## HOW TO COMPLETE THIS TASK
The whole listing, exactly as given: write it out, leaving out each image.

*** STORED DATA Section Begins ***

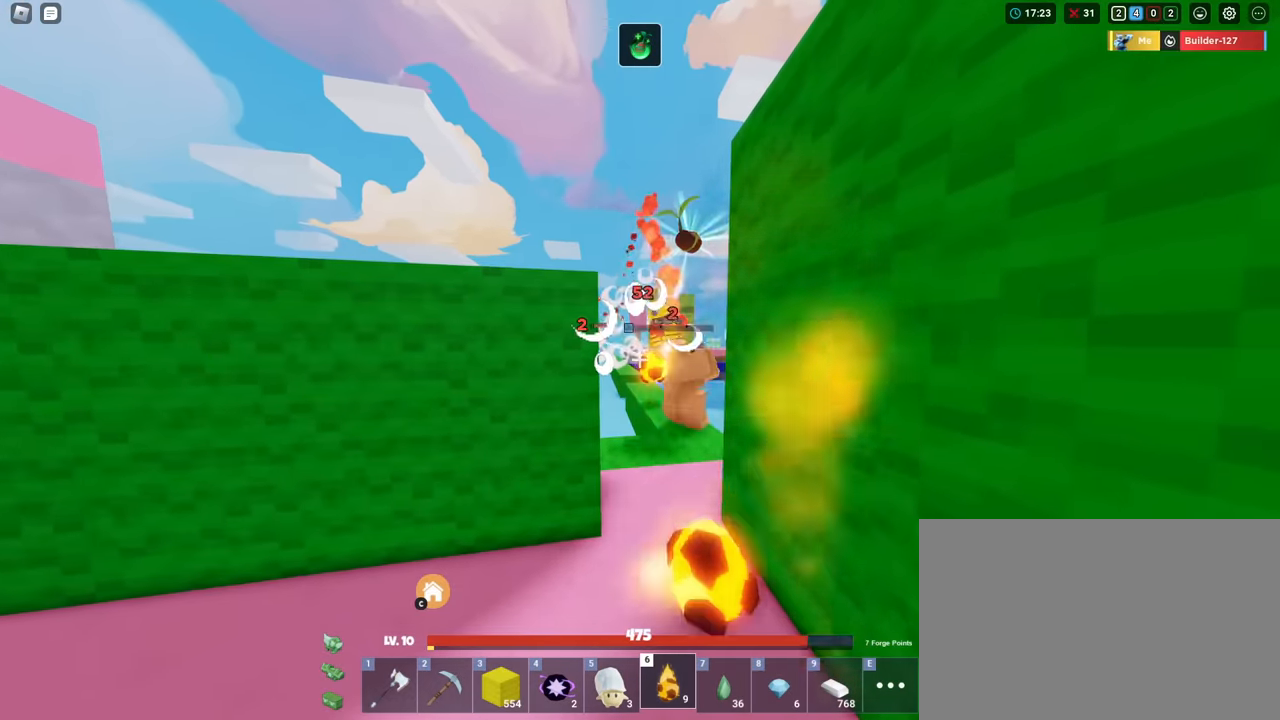
{"keys": ["shift"], "mouse": [], "mouse_move": "still", "events": []}
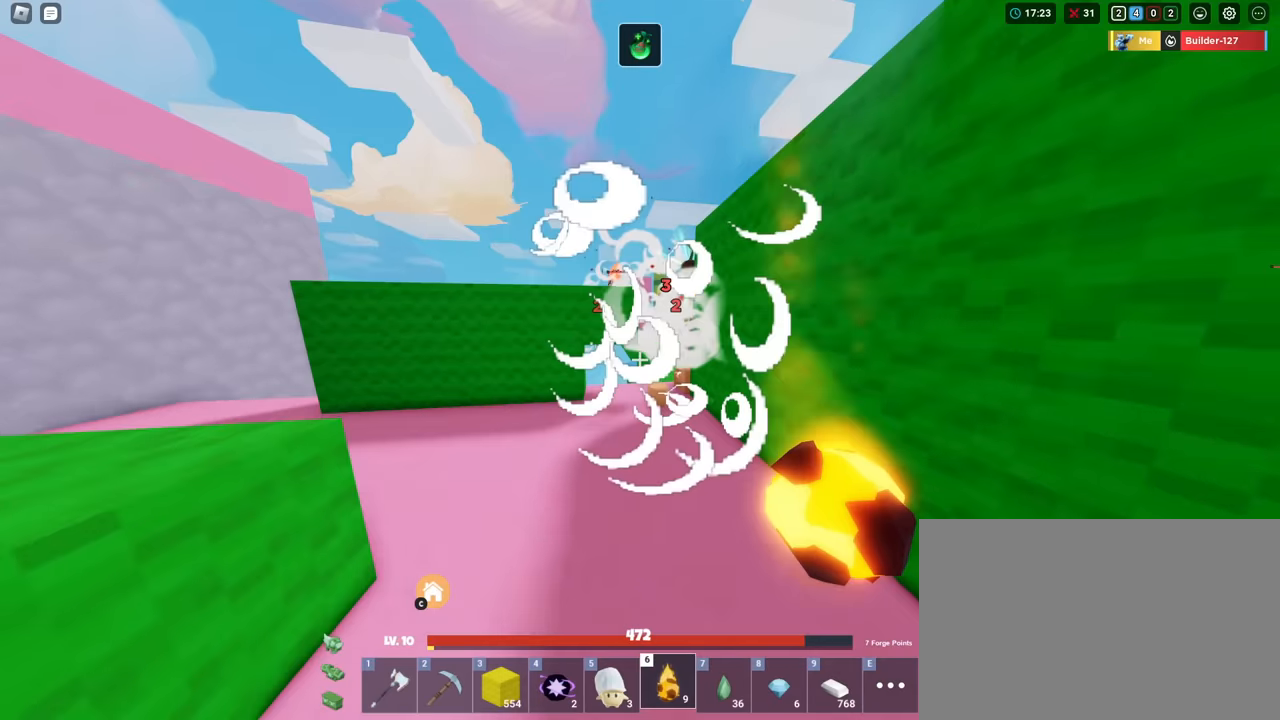
{"keys": ["shift", "w"], "mouse": [], "mouse_move": "still", "events": [[50, "w", "down"], [283, "d", "down"], [383, "d", "up"]]}
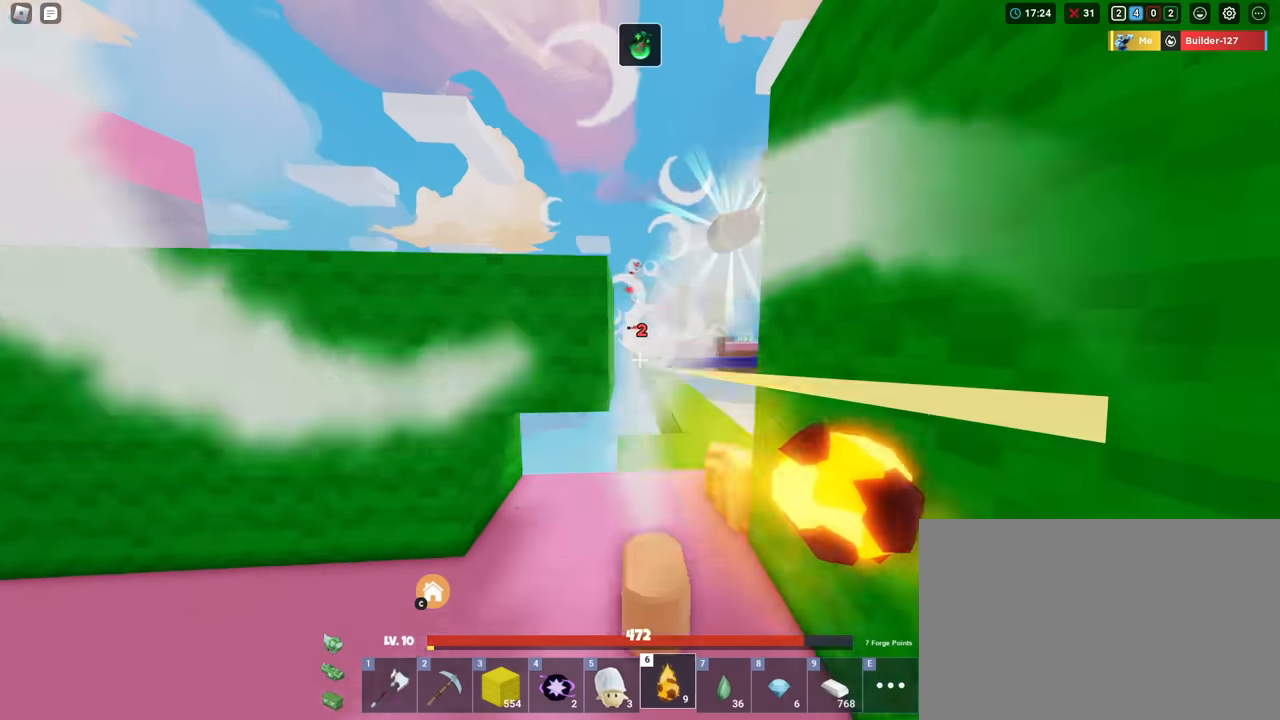
{"keys": ["shift"], "mouse": ["left"], "mouse_move": "still", "events": [[17, "mouse_left", "down"], [100, "a", "down"], [150, "a", "up"], [150, "w", "up"], [434, "d", "down"], [484, "d", "up"]]}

*** STORED DATA Section Ends ***

## RESPONSE AREA
{"keys": ["shift"], "mouse": [], "mouse_move": "still", "events": []}
{"keys": ["shift", "w"], "mouse": [], "mouse_move": "still", "events": [[50, "w", "down"], [283, "d", "down"], [383, "d", "up"]]}
{"keys": ["shift"], "mouse": ["left"], "mouse_move": "still", "events": [[17, "mouse_left", "down"], [100, "a", "down"], [150, "a", "up"], [150, "w", "up"], [434, "d", "down"], [484, "d", "up"]]}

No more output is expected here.